Book The Hidden Cinema

Download or read book The Hidden Cinema written by Dr James C Robertson and published by Routledge. This book was released on 2005-08-02 with total page 212 pages. Available in PDF, EPUB and Kindle. Book excerpt: How does film censorship work in Britain? Robertson examines the history of the British Board of Film Censors and shows that censorship has had a greater influence on film history than is often assumed.

Book Dangerous Ideas

Download or read book Dangerous Ideas written by Eric Berkowitz and published by Beacon Press. This book was released on 2021-05-04 with total page 322 pages. Available in PDF, EPUB and Kindle. Book excerpt: A fascinating examination of how restricting speech has continuously shaped our culture, and how censorship is used as a tool to prop up authorities and maintain class and gender disparities Through compelling narrative, historian Eric Berkowitz reveals how drastically censorship has shaped our modern society. More than just a history of censorship, Dangerous Ideas illuminates the power of restricting speech; how it has defined states, ideas, and culture; and (despite how each of us would like to believe otherwise) how it is something we all participate in. This engaging cultural history of censorship and thought suppression throughout the ages takes readers from the first Chinese emperor’s wholesale elimination of books, to Henry VIII’s decree of death for anyone who “imagined” his demise, and on to the attack on Charlie Hebdo and the volatile politics surrounding censorship of social media.
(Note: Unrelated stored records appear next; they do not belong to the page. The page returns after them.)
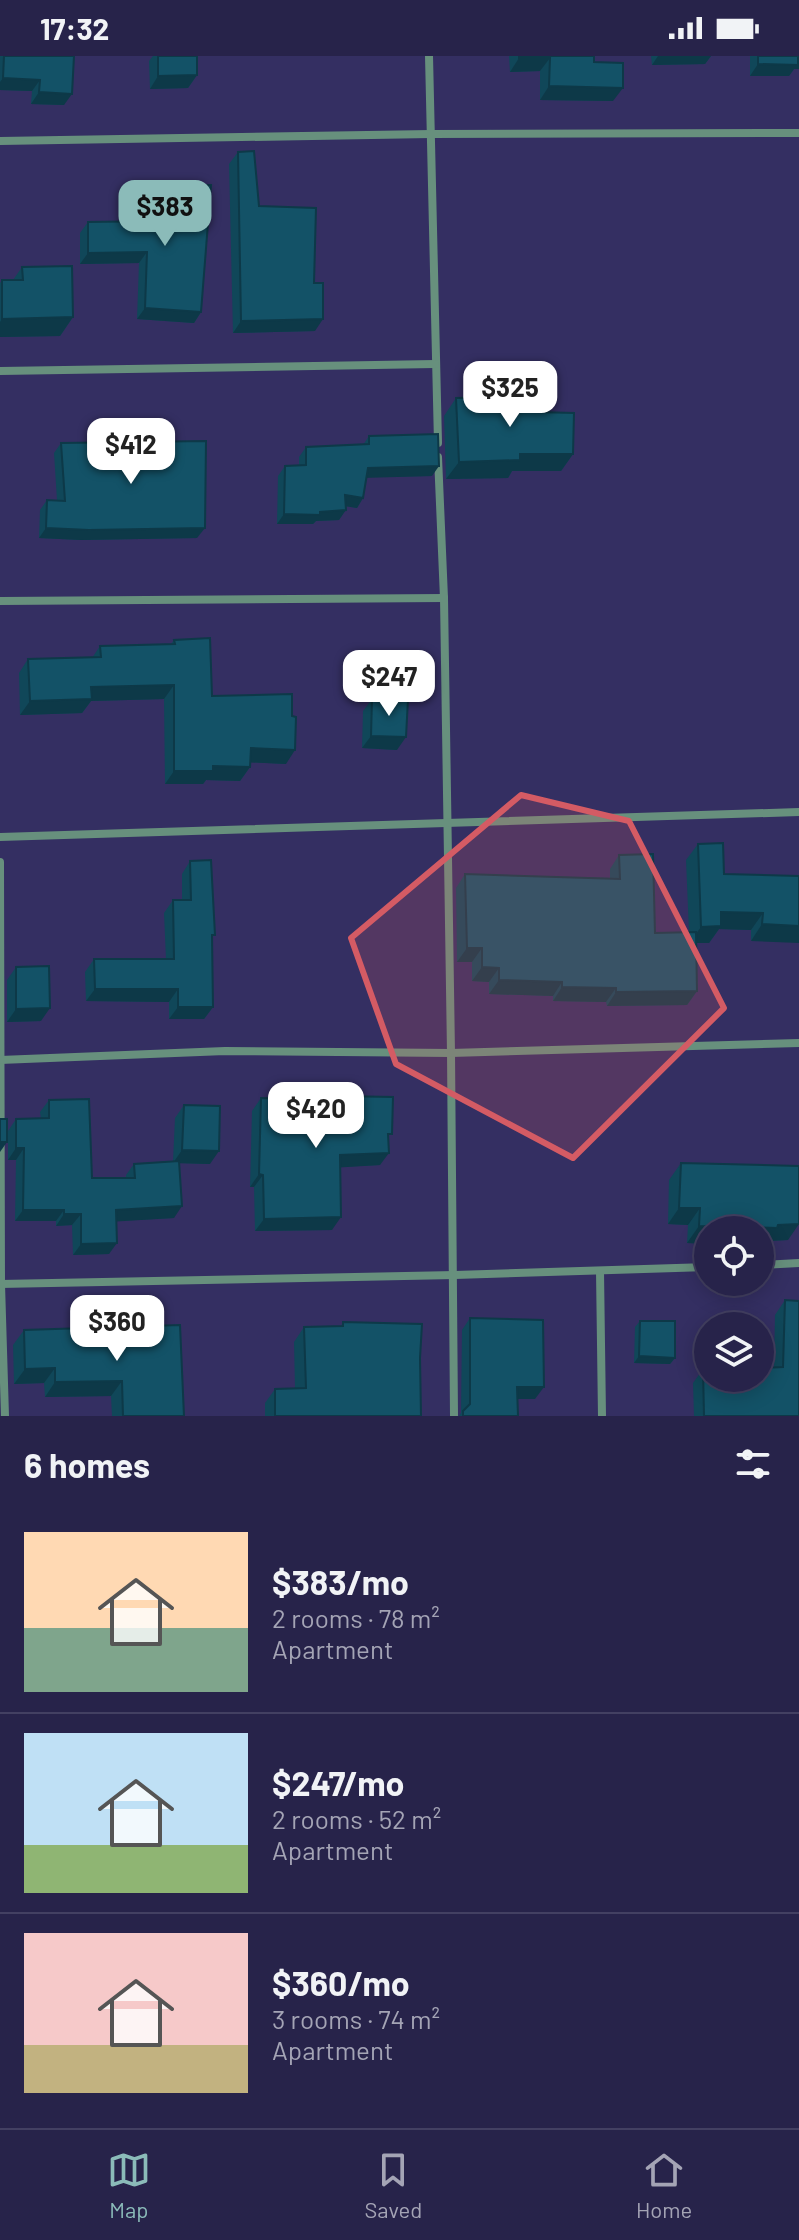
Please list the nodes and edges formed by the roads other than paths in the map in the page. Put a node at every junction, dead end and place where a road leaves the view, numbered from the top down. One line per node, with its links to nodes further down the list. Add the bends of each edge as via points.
1 (429, 56): 3 (street)
2 (799, 133): 3 (street)
3 (431, 134): 4 (street); 5 (street)
4 (0, 141)
5 (435, 364): 6 (street); 7 (street)
6 (0, 371)
7 (444, 598): 8 (street); 10 (street)
8 (0, 601)
9 (799, 812): 10 (street)
10 (447, 821): 11 (street); 14 (street)
11 (0, 837)
12 (0, 862): 15 (street)
13 (799, 1043): 14 (street)
14 (451, 1053): 15 (street, via 225,1051); 20 (street)
15 (1, 1060): 21 (street)
16 (799, 1263): 17 (street)
17 (774, 1264)
18 (694, 1268): 19 (street)
19 (600, 1271): 20 (street); 24 (street)
20 (455, 1275): 21 (street); 23 (street)
21 (1, 1284): 22 (street)
22 (5, 1416)
23 (454, 1416)
24 (602, 1416)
Highlighting the base impulses driving many famous acts of suppression, Berkowitz demonstrates the fragility of power and how every individual can act as both the suppressor and the suppressed.

Book British Censorship and Enemy Publications

Download or read book British Censorship and Enemy Publications written by Theodore Wesley Koch and published by . This book was released on 1917 with total page 20 pages. Available in PDF, EPUB and Kindle. Book excerpt:

Book Censored

    Book Details:
  • Author : Tom Dewe Mathews
  • Publisher : Random House (UK)
  • Release : 1994
  • ISBN :
  • Pages : 308 pages

Download or read book Censored written by Tom Dewe Mathews and published by Random House (UK). This book was released on 1994 with total page 308 pages. Available in PDF, EPUB and Kindle. Book excerpt: If one drew up a list of the best films ever made, then it turns out that nearly all of them have been heavily censored or banned. Lang's METROPOLIS, Chaplin's CITY STREETS, Eisenstein's BATTLESHIP POTEMKIN, Brando's THE WILD ONE and Kubrick's THE CLOCKWORK ORANGE, for instance, have all suffered from the effects of censorship. This pioneering book explores the absurdities (and occasional virtues) of censorship over the whole history of film in Britain, and places them in the context of their age. From the banning of anti-Nazi films (that continued up to 1939), to the sexual dilemmas of the 50s and 60s as the censors dealt with homosexuality, nudity, violence, drugs, rape and other subjects that came out of the closet, right up to the ludicrous limits still imposed on film-makers by the BBFC, this book is a brilliantly entertaining - but also hard-hitting - account of a control that is often political in its effect, and always contradictory.